--- Task objective ---
Except for images, print the whole listing verbatim.

--- Provided entries ---

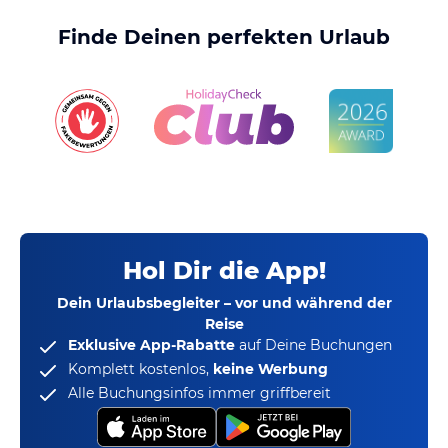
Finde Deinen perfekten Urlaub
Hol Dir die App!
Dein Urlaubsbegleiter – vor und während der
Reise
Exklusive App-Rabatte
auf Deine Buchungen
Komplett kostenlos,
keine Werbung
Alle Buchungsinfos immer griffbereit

--- Task answer ---
Finde Deinen perfekten Urlaub
Hol Dir die App!
Dein Urlaubsbegleiter – vor und während der
Reise
Exklusive App-Rabatte
auf Deine Buchungen
Komplett kostenlos,
keine Werbung
Alle Buchungsinfos immer griffbereit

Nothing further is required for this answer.